Search code examples
rsurveydecompositionoaxaca

Oaxaca decomposition on weighted survey data in R


I'd like to implement Oaxaca Decomposition in R. It is used in e.g. labor economics to distinguish explained variance versus unexplained variance.

This is fairly easy to do with unweighted data using the Oaxaca package (See previous explanation here for general oaxaca usage). However, the Oaxaca package does not currently support weighted survey data such as the Current Population Survey.

"Survey" is most popular package for dealing with survey data in R, but it lacks the capability to straightforwardly perform a Oaxaca decomposition.
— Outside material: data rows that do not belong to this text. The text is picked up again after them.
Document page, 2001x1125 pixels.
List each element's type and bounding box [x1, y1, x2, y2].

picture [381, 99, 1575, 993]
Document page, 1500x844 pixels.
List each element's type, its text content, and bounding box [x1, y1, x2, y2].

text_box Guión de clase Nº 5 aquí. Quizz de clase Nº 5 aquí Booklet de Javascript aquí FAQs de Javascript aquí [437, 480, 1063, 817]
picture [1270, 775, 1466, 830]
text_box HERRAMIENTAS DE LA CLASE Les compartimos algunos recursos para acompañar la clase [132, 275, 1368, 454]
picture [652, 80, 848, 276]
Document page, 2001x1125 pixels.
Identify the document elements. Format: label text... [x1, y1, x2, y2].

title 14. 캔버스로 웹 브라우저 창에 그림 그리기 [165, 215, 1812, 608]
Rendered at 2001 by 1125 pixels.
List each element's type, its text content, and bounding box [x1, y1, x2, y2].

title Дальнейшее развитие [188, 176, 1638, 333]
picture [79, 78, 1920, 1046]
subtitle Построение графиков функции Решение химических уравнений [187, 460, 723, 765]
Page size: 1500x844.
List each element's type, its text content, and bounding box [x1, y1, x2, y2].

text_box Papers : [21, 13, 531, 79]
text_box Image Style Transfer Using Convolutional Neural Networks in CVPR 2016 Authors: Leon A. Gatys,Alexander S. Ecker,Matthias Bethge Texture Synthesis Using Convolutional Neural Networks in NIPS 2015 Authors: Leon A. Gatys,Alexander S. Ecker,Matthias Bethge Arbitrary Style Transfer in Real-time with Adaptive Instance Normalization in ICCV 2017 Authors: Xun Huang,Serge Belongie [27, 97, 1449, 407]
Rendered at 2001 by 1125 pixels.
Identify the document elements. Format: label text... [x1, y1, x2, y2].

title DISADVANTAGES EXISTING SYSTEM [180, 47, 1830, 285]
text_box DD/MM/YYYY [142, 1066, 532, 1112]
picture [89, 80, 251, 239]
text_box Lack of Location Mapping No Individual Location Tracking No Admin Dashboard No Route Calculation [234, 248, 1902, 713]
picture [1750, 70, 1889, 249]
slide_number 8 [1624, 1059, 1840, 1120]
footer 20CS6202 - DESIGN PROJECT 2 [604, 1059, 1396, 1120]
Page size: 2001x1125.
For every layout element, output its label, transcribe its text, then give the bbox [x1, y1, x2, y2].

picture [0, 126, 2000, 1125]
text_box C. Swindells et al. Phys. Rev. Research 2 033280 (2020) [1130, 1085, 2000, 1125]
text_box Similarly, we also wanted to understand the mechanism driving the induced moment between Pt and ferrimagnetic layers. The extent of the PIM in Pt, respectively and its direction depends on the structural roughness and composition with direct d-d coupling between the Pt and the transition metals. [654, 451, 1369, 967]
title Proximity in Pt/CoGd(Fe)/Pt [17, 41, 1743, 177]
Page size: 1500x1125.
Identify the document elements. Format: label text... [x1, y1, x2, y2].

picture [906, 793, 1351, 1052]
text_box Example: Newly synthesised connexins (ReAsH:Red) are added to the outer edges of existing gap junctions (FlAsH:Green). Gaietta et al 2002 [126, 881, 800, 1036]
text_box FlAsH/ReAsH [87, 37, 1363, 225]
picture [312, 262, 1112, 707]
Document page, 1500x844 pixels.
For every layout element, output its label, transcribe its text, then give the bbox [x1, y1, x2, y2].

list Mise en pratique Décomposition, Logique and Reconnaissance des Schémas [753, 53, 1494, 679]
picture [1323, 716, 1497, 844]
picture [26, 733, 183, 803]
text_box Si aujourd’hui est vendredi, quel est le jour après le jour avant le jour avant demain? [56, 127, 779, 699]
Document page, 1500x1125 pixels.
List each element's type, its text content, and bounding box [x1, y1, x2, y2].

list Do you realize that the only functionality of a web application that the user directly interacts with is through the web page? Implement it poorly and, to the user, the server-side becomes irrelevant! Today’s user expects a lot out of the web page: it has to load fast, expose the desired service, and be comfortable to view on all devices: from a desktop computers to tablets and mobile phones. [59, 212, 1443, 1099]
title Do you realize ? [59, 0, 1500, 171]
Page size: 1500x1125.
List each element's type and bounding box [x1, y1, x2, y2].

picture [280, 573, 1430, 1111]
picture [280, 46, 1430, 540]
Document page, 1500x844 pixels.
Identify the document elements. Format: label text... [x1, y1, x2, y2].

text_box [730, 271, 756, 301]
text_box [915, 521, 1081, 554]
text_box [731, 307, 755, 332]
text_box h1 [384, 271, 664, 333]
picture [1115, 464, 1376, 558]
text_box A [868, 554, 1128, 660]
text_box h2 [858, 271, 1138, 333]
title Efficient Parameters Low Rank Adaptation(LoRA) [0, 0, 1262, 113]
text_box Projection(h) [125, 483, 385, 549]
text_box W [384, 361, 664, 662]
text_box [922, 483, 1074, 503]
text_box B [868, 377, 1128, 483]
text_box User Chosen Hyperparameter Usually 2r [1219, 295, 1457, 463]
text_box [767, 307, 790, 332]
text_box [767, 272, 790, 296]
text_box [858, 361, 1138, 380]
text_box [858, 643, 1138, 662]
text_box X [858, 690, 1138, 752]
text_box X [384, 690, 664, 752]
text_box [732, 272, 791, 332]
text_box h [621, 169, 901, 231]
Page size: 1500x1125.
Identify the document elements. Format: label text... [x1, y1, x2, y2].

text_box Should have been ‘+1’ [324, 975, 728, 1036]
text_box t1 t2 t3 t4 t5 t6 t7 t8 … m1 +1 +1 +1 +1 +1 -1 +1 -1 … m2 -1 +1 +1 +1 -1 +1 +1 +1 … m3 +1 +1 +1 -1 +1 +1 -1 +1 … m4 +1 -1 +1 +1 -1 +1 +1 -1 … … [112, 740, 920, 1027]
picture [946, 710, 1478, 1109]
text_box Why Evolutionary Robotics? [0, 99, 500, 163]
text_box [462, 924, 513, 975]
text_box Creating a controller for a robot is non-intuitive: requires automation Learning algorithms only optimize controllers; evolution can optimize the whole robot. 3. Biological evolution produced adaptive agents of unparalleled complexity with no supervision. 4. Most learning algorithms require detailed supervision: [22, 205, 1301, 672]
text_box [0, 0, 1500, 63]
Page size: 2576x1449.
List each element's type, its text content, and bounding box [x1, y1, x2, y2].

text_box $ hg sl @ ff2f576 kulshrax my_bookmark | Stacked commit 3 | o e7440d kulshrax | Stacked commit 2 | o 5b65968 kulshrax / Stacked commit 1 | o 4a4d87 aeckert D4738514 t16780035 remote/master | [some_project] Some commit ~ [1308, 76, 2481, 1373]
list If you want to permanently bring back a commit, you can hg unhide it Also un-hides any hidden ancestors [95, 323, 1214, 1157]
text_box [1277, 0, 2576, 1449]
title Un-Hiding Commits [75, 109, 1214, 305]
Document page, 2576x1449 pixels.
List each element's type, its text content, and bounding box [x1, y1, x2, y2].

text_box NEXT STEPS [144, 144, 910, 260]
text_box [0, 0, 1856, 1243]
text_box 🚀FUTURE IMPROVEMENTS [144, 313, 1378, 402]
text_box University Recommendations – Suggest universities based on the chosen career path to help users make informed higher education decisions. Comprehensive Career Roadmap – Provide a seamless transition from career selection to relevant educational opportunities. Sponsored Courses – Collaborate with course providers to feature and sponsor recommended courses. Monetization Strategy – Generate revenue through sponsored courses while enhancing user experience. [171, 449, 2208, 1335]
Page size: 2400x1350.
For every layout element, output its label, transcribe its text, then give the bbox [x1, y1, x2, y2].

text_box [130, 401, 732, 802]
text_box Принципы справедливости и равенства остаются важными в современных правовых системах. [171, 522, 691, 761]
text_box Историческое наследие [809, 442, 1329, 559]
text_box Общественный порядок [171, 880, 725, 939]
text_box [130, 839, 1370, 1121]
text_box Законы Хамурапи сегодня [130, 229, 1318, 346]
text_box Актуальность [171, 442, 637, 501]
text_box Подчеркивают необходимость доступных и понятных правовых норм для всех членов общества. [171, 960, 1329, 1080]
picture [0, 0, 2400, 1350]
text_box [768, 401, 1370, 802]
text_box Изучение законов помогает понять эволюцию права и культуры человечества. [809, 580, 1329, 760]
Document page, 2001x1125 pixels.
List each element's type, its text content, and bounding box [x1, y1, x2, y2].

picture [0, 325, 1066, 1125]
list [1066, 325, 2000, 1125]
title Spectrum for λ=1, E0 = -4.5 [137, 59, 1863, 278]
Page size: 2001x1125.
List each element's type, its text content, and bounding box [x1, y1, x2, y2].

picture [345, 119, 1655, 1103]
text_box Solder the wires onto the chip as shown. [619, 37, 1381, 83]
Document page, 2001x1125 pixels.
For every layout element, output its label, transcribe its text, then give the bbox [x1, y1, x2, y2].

Below is an example that notes the apparent limitations of the two packages:

# Note the lack of support for a "Oaxaca decomposition command":
library(survey)
data(api)
# The line below weights the data
dclus2<-svydesign(id=~dnum+snum, weights=~pw, data=apiclus2)
model0<-svyglm(I(sch.wide=="Yes")~ell+meals+mobility, design=dclus2, 
family=quasibinomial())

# Note the lack of support for survey weights:
library(oaxaca)
data("chicago")
# The line below will not work if my data is a survey.design object (i.e. weighted data)
oaxaca.results <- oaxaca(ln.real.wage ~ age + female + LTHS + some.college 
+ college + advanced.degree | foreign.born, data = chicago, R = 50)

If anyone is able to either tell me how oaxaca package can be made compatible with survey weights or how to implement a oaxaca decomposition command on a survey.design object, then that would be much appreciated. Any pointers?


Solution

  • The "decr" library has some scripts that can weight and perform decompositions on the weighted data.